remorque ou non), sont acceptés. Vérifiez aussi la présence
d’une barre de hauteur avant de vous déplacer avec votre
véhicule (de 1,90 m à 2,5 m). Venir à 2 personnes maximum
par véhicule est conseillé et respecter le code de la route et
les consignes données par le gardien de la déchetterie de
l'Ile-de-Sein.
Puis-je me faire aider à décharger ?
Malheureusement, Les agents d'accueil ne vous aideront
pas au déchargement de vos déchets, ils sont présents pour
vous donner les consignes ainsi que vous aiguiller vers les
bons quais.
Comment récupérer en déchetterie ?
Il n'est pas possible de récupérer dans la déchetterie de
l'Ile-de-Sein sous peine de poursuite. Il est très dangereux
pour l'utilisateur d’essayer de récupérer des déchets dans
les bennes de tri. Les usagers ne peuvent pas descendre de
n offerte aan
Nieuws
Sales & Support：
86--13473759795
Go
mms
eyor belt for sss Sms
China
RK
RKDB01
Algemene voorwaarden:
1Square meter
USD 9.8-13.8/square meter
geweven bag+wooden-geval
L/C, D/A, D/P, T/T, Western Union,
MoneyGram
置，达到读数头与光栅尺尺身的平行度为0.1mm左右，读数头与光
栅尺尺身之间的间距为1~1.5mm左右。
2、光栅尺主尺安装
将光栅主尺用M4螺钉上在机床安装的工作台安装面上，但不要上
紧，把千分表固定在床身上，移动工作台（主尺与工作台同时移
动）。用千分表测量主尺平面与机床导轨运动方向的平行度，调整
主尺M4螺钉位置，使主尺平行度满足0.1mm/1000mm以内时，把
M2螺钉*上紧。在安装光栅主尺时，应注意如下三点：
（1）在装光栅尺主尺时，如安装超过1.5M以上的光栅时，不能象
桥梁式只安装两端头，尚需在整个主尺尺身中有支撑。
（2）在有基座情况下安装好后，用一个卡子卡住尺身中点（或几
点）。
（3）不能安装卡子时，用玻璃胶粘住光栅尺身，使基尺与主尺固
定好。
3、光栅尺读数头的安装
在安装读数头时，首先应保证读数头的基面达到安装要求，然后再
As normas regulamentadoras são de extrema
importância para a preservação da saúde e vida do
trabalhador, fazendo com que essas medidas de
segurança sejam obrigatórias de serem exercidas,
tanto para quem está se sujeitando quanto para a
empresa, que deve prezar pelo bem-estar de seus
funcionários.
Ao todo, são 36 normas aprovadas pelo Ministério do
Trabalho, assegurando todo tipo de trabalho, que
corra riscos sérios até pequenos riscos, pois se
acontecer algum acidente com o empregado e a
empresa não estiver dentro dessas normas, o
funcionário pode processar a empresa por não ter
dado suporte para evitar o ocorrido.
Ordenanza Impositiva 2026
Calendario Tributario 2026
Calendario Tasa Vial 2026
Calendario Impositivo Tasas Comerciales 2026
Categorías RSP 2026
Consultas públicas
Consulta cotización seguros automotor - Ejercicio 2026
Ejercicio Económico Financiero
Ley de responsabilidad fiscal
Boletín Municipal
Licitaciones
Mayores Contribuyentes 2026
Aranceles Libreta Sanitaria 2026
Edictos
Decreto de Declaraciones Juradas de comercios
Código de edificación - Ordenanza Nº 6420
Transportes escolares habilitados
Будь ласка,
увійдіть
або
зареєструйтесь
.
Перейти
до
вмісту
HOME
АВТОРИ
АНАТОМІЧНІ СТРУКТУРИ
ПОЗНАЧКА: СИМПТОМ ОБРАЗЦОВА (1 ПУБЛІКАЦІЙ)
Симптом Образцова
· · · ·
## WORK TO BE COMPLETED
Copy every line of the records above exactly.

## EXERCISE ANSWER
remorque ou non), sont acceptés. Vérifiez aussi la présence
d’une barre de hauteur avant de vous déplacer avec votre
véhicule (de 1,90 m à 2,5 m). Venir à 2 personnes maximum
par véhicule est conseillé et respecter le code de la route et
les consignes données par le gardien de la déchetterie de
l'Ile-de-Sein.
Puis-je me faire aider à décharger ?
Malheureusement, Les agents d'accueil ne vous aideront
pas au déchargement de vos déchets, ils sont présents pour
vous donner les consignes ainsi que vous aiguiller vers les
bons quais.
Comment récupérer en déchetterie ?
Il n'est pas possible de récupérer dans la déchetterie de
l'Ile-de-Sein sous peine de poursuite. Il est très dangereux
pour l'utilisateur d’essayer de récupérer des déchets dans
les bennes de tri. Les usagers ne peuvent pas descendre de
n offerte aan
Nieuws
Sales & Support：
86--13473759795
Go
mms
eyor belt for sss Sms
China
RK
RKDB01
Algemene voorwaarden:
1Square meter
USD 9.8-13.8/square meter
geweven bag+wooden-geval
L/C, D/A, D/P, T/T, Western Union,
MoneyGram
置，达到读数头与光栅尺尺身的平行度为0.1mm左右，读数头与光
栅尺尺身之间的间距为1~1.5mm左右。
2、光栅尺主尺安装
将光栅主尺用M4螺钉上在机床安装的工作台安装面上，但不要上
紧，把千分表固定在床身上，移动工作台（主尺与工作台同时移
动）。用千分表测量主尺平面与机床导轨运动方向的平行度，调整
主尺M4螺钉位置，使主尺平行度满足0.1mm/1000mm以内时，把
M2螺钉*上紧。在安装光栅主尺时，应注意如下三点：
（1）在装光栅尺主尺时，如安装超过1.5M以上的光栅时，不能象
桥梁式只安装两端头，尚需在整个主尺尺身中有支撑。
（2）在有基座情况下安装好后，用一个卡子卡住尺身中点（或几
点）。
（3）不能安装卡子时，用玻璃胶粘住光栅尺身，使基尺与主尺固
定好。
3、光栅尺读数头的安装
在安装读数头时，首先应保证读数头的基面达到安装要求，然后再
As normas regulamentadoras são de extrema
importância para a preservação da saúde e vida do
trabalhador, fazendo com que essas medidas de
segurança sejam obrigatórias de serem exercidas,
tanto para quem está se sujeitando quanto para a
empresa, que deve prezar pelo bem-estar de seus
funcionários.
Ao todo, são 36 normas aprovadas pelo Ministério do
Trabalho, assegurando todo tipo de trabalho, que
corra riscos sérios até pequenos riscos, pois se
acontecer algum acidente com o empregado e a
empresa não estiver dentro dessas normas, o
funcionário pode processar a empresa por não ter
dado suporte para evitar o ocorrido.
Ordenanza Impositiva 2026
Calendario Tributario 2026
Calendario Tasa Vial 2026
Calendario Impositivo Tasas Comerciales 2026
Categorías RSP 2026
Consultas públicas
Consulta cotización seguros automotor - Ejercicio 2026
Ejercicio Económico Financiero
Ley de responsabilidad fiscal
Boletín Municipal
Licitaciones
Mayores Contribuyentes 2026
Aranceles Libreta Sanitaria 2026
Edictos
Decreto de Declaraciones Juradas de comercios
Código de edificación - Ordenanza Nº 6420
Transportes escolares habilitados
Будь ласка,
увійдіть
або
зареєструйтесь
.
Перейти
до
вмісту
HOME
АВТОРИ
АНАТОМІЧНІ СТРУКТУРИ
ПОЗНАЧКА: СИМПТОМ ОБРАЗЦОВА (1 ПУБЛІКАЦІЙ)
Симптом Образцова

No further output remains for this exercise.